Challenge:
Restate, word for word, every line of the data.

Data excerpts:

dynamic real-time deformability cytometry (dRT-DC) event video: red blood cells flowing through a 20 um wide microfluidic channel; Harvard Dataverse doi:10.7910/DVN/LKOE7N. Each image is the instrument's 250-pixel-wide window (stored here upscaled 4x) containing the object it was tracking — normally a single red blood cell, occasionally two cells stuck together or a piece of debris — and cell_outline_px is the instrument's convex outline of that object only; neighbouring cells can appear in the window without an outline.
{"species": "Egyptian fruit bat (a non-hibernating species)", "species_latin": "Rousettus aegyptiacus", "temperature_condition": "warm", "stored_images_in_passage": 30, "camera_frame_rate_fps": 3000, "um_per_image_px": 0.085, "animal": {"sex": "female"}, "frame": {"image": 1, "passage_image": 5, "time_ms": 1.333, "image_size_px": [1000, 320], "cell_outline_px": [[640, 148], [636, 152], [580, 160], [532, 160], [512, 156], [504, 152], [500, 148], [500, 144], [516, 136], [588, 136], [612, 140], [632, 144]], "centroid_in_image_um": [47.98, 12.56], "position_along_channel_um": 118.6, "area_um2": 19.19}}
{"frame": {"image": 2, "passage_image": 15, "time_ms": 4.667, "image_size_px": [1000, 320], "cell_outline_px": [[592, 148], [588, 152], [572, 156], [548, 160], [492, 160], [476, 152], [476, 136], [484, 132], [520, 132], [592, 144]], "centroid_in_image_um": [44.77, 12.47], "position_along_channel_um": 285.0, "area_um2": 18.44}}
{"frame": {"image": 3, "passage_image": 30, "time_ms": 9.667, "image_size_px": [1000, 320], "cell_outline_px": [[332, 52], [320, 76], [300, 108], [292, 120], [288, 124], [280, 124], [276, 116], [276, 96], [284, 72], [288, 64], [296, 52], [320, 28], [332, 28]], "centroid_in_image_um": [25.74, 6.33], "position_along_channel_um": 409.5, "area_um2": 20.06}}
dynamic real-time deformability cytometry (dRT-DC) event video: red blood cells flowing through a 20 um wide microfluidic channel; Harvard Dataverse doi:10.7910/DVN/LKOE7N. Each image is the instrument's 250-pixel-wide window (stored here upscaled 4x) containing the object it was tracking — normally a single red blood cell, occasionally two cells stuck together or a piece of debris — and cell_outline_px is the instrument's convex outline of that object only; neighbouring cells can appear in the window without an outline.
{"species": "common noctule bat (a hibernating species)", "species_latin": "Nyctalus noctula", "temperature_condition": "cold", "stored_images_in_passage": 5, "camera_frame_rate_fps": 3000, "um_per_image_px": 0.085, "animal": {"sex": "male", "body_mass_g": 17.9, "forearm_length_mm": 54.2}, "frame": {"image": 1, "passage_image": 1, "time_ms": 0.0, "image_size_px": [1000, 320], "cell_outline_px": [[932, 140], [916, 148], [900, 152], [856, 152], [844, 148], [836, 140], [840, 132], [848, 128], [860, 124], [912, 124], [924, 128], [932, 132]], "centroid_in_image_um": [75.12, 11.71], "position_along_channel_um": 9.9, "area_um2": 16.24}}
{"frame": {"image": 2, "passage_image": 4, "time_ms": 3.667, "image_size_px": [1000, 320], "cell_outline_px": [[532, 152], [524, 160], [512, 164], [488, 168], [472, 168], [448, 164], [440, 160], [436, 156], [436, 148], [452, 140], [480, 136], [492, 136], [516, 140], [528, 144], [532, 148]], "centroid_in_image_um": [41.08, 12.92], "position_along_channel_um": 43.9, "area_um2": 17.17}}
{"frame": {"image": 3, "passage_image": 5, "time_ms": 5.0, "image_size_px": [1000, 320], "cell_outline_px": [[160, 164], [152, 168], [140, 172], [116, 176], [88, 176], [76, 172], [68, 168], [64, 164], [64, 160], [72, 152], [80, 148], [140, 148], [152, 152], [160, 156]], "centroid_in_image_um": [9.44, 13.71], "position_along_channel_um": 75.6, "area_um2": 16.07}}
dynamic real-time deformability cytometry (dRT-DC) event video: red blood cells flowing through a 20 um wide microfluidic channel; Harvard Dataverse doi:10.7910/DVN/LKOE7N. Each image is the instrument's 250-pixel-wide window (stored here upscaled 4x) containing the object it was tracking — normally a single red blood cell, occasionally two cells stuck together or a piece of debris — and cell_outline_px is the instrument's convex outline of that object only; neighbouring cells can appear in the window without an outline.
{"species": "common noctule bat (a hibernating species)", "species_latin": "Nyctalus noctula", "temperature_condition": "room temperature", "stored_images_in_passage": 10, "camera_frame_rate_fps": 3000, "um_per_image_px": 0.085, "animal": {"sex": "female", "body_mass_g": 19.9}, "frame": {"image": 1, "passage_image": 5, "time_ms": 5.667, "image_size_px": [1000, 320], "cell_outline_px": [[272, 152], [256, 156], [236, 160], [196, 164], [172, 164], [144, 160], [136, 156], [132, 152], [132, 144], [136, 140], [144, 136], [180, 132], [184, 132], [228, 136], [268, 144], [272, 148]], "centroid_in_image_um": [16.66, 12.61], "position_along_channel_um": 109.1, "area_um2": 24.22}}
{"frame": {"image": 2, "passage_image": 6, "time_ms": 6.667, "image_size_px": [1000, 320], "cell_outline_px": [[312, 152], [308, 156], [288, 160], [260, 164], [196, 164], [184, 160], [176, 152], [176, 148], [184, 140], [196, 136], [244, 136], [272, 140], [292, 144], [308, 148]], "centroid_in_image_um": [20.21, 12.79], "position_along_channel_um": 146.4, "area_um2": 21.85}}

Solution to the exercise:
dynamic real-time deformability cytometry (dRT-DC) event video: red blood cells flowing through a 20 um wide microfluidic channel; Harvard Dataverse doi:10.7910/DVN/LKOE7N. Each image is the instrument's 250-pixel-wide window (stored here upscaled 4x) containing the object it was tracking — normally a single red blood cell, occasionally two cells stuck together or a piece of debris — and cell_outline_px is the instrument's convex outline of that object only; neighbouring cells can appear in the window without an outline.
{"species": "Egyptian fruit bat (a non-hibernating species)", "species_latin": "Rousettus aegyptiacus", "temperature_condition": "warm", "stored_images_in_passage": 30, "camera_frame_rate_fps": 3000, "um_per_image_px": 0.085, "animal": {"sex": "female"}, "frame": {"image": 1, "passage_image": 5, "time_ms": 1.333, "image_size_px": [1000, 320], "cell_outline_px": [[640, 148], [636, 152], [580, 160], [532, 160], [512, 156], [504, 152], [500, 148], [500, 144], [516, 136], [588, 136], [612, 140], [632, 144]], "centroid_in_image_um": [47.98, 12.56], "position_along_channel_um": 118.6, "area_um2": 19.19}}
{"frame": {"image": 2, "passage_image": 15, "time_ms": 4.667, "image_size_px": [1000, 320], "cell_outline_px": [[592, 148], [588, 152], [572, 156], [548, 160], [492, 160], [476, 152], [476, 136], [484, 132], [520, 132], [592, 144]], "centroid_in_image_um": [44.77, 12.47], "position_along_channel_um": 285.0, "area_um2": 18.44}}
{"frame": {"image": 3, "passage_image": 30, "time_ms": 9.667, "image_size_px": [1000, 320], "cell_outline_px": [[332, 52], [320, 76], [300, 108], [292, 120], [288, 124], [280, 124], [276, 116], [276, 96], [284, 72], [288, 64], [296, 52], [320, 28], [332, 28]], "centroid_in_image_um": [25.74, 6.33], "position_along_channel_um": 409.5, "area_um2": 20.06}}
dynamic real-time deformability cytometry (dRT-DC) event video: red blood cells flowing through a 20 um wide microfluidic channel; Harvard Dataverse doi:10.7910/DVN/LKOE7N. Each image is the instrument's 250-pixel-wide window (stored here upscaled 4x) containing the object it was tracking — normally a single red blood cell, occasionally two cells stuck together or a piece of debris — and cell_outline_px is the instrument's convex outline of that object only; neighbouring cells can appear in the window without an outline.
{"species": "common noctule bat (a hibernating species)", "species_latin": "Nyctalus noctula", "temperature_condition": "cold", "stored_images_in_passage": 5, "camera_frame_rate_fps": 3000, "um_per_image_px": 0.085, "animal": {"sex": "male", "body_mass_g": 17.9, "forearm_length_mm": 54.2}, "frame": {"image": 1, "passage_image": 1, "time_ms": 0.0, "image_size_px": [1000, 320], "cell_outline_px": [[932, 140], [916, 148], [900, 152], [856, 152], [844, 148], [836, 140], [840, 132], [848, 128], [860, 124], [912, 124], [924, 128], [932, 132]], "centroid_in_image_um": [75.12, 11.71], "position_along_channel_um": 9.9, "area_um2": 16.24}}
{"frame": {"image": 2, "passage_image": 4, "time_ms": 3.667, "image_size_px": [1000, 320], "cell_outline_px": [[532, 152], [524, 160], [512, 164], [488, 168], [472, 168], [448, 164], [440, 160], [436, 156], [436, 148], [452, 140], [480, 136], [492, 136], [516, 140], [528, 144], [532, 148]], "centroid_in_image_um": [41.08, 12.92], "position_along_channel_um": 43.9, "area_um2": 17.17}}
{"frame": {"image": 3, "passage_image": 5, "time_ms": 5.0, "image_size_px": [1000, 320], "cell_outline_px": [[160, 164], [152, 168], [140, 172], [116, 176], [88, 176], [76, 172], [68, 168], [64, 164], [64, 160], [72, 152], [80, 148], [140, 148], [152, 152], [160, 156]], "centroid_in_image_um": [9.44, 13.71], "position_along_channel_um": 75.6, "area_um2": 16.07}}
dynamic real-time deformability cytometry (dRT-DC) event video: red blood cells flowing through a 20 um wide microfluidic channel; Harvard Dataverse doi:10.7910/DVN/LKOE7N. Each image is the instrument's 250-pixel-wide window (stored here upscaled 4x) containing the object it was tracking — normally a single red blood cell, occasionally two cells stuck together or a piece of debris — and cell_outline_px is the instrument's convex outline of that object only; neighbouring cells can appear in the window without an outline.
{"species": "common noctule bat (a hibernating species)", "species_latin": "Nyctalus noctula", "temperature_condition": "room temperature", "stored_images_in_passage": 10, "camera_frame_rate_fps": 3000, "um_per_image_px": 0.085, "animal": {"sex": "female", "body_mass_g": 19.9}, "frame": {"image": 1, "passage_image": 5, "time_ms": 5.667, "image_size_px": [1000, 320], "cell_outline_px": [[272, 152], [256, 156], [236, 160], [196, 164], [172, 164], [144, 160], [136, 156], [132, 152], [132, 144], [136, 140], [144, 136], [180, 132], [184, 132], [228, 136], [268, 144], [272, 148]], "centroid_in_image_um": [16.66, 12.61], "position_along_channel_um": 109.1, "area_um2": 24.22}}
{"frame": {"image": 2, "passage_image": 6, "time_ms": 6.667, "image_size_px": [1000, 320], "cell_outline_px": [[312, 152], [308, 156], [288, 160], [260, 164], [196, 164], [184, 160], [176, 152], [176, 148], [184, 140], [196, 136], [244, 136], [272, 140], [292, 144], [308, 148]], "centroid_in_image_um": [20.21, 12.79], "position_along_channel_um": 146.4, "area_um2": 21.85}}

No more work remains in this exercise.